MP61aのレチタティーボは福音史家の3♭調(変ホ長調)で始まる。十字架上の言葉もその延長で歌われる。十字架上の疑問のパッセージは臨時記号が多く調性を決めるのは単純ではないが、イ音に♮が付くことで、変則的に2♭調(ト短調)になる。つまり、イエスの「最期の」言葉がゲッセマネの苦悶の祈りに通じると、バッハも理解していたという推論が成り立つ。言い換えれば、イ音に付けられた臨時記号の「♮」は、十字架上の言葉が苦悶の表出であったことを示す。結果的に、この「♮」は、イエスを人間的に描くマルコ伝の思想を音楽的に引用していることになる。ヘブライ語パッセージ譜例37に付けられたイ音の「♮」は、それに続く同じ音型で「warum(どうして)」を一度にして歌われるドイツ語パッセージ譜例38では消えて3♭調(ハ短調)に戻る。バッハは、ここで「イエスの苦悶」を表す暗号を音楽的に忍び込ませたのである。

では、ト短調はイエスの苦悶を表すと言う仮説は一般的に成り立つのか?他にト短調でどのような曲が書かれているのか?ト短調の楽曲は、《マタイ受難曲》ではMP23のアリア、MP 52のアリア、MP 61dの合唱、MP 64のレチタティーボ・アコンパーニャの4曲があり、それぞれが、「Kreuz und Becher(十字架と盃)」、「herbe Schmach(酷い陵辱)」「die Wunden milde bluten(その傷が惜しみなく血を流す)」「Halt! Halt! Laß sehen, (〈痛みを軽減し麻酔作用のある酒を飲ませるのを〉止めよ、このままにして見させろ)」、「toten Jesum(殺されたイエス)」などと、全てがイエスの苦痛につながる歌詞を持つ。ト短調は、実際にイエスの苦痛を表す曲に特化して使われている(注5)。この法則は《ロ短調ミサ曲(Messe in h-moll)》で唯一、ト短調で書かれた「Agnus Dei(神の子羊)」(MH16)にも当てはまる。詳しくは《ロ短調ミサ曲》の章で述べるが、「神の子羊」となるイエスの受難と苦悶に思いを寄せる音楽的表現が《ロ短調ミサ曲》のアリア「Agnus Dei」である。

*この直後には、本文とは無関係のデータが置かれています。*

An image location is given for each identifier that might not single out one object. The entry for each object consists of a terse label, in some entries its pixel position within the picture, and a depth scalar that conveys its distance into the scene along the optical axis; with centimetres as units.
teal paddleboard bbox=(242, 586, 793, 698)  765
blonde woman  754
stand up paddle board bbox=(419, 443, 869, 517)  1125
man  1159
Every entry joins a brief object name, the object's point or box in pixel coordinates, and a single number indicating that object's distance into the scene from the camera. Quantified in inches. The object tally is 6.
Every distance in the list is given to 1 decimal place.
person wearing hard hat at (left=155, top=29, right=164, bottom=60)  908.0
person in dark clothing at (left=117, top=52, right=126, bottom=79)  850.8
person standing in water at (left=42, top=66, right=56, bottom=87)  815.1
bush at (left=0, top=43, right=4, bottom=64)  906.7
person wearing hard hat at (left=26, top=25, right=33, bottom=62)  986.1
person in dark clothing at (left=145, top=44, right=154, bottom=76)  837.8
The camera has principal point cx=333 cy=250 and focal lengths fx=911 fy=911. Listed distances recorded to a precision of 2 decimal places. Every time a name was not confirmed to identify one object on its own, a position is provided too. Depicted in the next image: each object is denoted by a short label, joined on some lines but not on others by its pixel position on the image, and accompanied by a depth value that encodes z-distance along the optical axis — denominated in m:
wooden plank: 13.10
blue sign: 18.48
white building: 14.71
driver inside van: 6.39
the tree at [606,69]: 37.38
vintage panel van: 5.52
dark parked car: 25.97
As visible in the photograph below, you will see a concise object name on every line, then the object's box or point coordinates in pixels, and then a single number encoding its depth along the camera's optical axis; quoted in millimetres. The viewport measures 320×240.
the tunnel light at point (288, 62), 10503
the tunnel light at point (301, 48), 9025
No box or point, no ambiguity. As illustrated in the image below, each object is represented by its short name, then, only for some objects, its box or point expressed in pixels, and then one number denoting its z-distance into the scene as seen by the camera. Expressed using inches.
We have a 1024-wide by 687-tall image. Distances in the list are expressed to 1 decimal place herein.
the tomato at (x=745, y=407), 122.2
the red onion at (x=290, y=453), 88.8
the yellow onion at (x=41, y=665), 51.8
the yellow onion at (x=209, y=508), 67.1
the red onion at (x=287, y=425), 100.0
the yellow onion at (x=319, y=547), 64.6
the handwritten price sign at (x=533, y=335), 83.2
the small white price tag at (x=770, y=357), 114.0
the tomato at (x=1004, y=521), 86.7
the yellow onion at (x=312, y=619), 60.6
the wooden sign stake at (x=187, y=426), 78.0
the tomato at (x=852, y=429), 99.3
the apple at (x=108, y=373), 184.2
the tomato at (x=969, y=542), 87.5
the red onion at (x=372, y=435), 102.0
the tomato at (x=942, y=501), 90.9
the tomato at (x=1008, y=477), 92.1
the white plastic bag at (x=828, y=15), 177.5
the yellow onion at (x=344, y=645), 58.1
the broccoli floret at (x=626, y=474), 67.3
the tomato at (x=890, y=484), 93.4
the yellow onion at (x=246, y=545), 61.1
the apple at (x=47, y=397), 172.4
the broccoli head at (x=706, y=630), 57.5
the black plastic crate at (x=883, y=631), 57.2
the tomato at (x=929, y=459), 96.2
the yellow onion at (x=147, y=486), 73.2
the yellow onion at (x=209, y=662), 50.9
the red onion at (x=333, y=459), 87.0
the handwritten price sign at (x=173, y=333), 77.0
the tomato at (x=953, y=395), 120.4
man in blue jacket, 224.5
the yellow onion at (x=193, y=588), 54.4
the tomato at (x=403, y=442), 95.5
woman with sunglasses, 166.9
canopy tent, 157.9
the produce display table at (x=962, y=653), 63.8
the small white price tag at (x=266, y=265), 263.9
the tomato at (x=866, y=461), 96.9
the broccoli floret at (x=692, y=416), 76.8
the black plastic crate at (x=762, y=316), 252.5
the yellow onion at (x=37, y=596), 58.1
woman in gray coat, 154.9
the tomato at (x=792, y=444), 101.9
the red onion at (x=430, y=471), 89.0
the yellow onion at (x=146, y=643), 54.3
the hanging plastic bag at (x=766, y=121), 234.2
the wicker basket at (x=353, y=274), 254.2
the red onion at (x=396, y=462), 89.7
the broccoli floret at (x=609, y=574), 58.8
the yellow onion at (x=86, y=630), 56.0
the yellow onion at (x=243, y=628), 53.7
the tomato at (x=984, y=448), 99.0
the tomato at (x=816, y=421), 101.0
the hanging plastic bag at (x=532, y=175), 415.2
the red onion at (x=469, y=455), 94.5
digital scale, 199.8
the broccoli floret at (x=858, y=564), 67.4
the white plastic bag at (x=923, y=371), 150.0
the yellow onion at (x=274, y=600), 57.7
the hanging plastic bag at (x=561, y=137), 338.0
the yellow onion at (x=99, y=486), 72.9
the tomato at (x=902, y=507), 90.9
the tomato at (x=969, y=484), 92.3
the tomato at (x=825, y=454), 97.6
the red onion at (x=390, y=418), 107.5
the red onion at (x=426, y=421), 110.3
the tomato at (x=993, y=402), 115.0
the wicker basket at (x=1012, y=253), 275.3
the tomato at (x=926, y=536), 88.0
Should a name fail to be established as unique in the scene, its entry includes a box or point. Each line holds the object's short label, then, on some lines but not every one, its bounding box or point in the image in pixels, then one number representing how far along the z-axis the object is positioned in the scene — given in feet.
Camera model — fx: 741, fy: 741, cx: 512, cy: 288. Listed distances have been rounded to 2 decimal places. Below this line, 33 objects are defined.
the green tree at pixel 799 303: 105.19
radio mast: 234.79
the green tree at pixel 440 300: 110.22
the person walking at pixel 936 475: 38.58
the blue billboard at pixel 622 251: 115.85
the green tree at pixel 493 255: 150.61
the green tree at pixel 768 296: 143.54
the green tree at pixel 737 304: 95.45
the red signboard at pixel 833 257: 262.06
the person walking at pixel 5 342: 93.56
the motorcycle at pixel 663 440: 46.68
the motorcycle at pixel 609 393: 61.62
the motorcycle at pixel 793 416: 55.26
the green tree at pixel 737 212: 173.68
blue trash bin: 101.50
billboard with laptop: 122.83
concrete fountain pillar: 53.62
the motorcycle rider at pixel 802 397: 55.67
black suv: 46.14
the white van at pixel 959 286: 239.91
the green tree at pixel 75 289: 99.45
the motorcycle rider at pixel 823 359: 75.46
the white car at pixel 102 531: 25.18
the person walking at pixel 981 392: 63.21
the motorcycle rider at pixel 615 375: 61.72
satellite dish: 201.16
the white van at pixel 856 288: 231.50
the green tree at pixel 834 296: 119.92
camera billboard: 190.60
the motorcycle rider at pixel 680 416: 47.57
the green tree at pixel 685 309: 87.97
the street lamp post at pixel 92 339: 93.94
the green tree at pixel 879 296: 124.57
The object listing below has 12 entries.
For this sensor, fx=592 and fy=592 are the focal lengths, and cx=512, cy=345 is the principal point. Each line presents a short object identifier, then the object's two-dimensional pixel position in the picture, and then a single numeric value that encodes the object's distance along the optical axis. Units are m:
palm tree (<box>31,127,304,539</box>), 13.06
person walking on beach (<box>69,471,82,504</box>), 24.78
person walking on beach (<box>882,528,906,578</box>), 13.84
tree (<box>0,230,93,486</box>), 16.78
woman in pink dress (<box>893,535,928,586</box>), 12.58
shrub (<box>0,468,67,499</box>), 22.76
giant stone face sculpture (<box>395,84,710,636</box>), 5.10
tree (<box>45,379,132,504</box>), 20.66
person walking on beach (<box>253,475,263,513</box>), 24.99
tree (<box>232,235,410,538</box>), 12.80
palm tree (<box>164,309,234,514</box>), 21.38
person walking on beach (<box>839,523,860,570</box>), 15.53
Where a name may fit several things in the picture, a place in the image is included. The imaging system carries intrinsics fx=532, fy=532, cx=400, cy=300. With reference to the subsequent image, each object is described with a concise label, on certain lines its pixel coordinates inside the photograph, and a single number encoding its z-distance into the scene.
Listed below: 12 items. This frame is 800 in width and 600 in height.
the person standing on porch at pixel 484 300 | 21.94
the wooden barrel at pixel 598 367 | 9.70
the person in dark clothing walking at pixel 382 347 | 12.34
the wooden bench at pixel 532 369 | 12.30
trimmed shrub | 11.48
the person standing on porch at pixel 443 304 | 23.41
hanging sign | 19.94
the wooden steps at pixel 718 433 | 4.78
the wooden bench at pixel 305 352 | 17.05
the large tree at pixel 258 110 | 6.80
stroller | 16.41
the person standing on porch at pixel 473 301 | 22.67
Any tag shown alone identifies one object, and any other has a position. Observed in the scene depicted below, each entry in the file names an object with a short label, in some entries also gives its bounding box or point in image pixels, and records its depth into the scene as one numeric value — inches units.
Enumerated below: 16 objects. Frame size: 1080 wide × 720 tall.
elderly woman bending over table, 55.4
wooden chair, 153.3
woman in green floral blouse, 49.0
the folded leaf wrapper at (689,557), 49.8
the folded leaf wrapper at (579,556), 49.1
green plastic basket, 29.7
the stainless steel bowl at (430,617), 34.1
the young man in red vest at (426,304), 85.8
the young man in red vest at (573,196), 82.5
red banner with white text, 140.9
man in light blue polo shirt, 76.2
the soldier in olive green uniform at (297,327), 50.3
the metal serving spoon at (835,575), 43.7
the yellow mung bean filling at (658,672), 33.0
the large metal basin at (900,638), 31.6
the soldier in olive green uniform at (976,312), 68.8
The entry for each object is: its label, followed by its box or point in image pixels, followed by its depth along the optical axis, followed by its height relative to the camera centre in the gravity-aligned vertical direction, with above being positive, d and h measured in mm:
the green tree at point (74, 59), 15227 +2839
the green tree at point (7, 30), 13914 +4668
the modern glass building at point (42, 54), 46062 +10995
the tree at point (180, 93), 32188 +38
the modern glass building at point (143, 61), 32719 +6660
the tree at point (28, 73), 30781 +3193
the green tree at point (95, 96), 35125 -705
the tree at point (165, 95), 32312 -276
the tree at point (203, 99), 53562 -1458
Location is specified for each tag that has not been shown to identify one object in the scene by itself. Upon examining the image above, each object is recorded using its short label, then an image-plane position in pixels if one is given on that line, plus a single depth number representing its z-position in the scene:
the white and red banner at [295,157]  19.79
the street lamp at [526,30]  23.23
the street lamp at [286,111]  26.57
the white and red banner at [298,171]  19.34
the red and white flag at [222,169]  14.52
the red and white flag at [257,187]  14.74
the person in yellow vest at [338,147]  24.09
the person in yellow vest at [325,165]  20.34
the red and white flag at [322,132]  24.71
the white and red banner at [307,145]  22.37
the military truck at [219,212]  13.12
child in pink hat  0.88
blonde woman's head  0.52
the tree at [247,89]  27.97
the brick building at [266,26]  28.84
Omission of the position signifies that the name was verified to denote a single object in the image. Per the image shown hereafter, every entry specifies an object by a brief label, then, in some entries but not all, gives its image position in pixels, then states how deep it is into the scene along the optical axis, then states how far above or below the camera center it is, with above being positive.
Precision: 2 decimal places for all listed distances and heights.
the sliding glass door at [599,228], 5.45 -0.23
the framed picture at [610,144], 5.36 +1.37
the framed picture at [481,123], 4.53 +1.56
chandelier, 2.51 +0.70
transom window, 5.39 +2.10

(注1) ギリシャ語マルコ伝ではイエスの母語であり、日常語でもあるアラム語で、同マタイ伝では当時の文章語であるヘブライ語で書かれているとされる。TEVでは前者は、「Eloi, Eloi, lema sabachthani?」、後者は「Eli, Eli, lema, sabachthani?」となっている。

(注2) マタイ伝では、イエスは三度祈りを上げたことになっているが、二度目と三度目は同じとされる(マタイ伝26:44)。

(注3)田川建三著の「書物としての新約聖書」によればアラム語とヘブライ語はよく似ているので短い文節だけではどちらであるとも完全な断定は出来ないという。しかし、少なくともマタイ伝のほうがヘブライ語的であることは確からしい。このことからもマルコ伝のほうが史実に近いことが推察できる。

(注4)Heinrich Schütz(1585-1672)、バロック初期に活躍したドイツの作曲家、オルガン奏者。バッハのちょうど100年前に生まれた。マタイ受難曲、ヨハネ受難曲など宗教曲を作曲し、生涯のほとんどをドレスデン宮殿の宮廷礼拝堂付き作曲家として過ごした。ドイツ音楽の父とも呼ばれる。バッハに至るドイツバロック音楽の基礎を築いた。

(注5)《マタイ受難曲》でイエスが歌う明瞭なト短調のパッセージはMP21:4-7の苦悶の祈り以外にはない。5章1節の注1参照。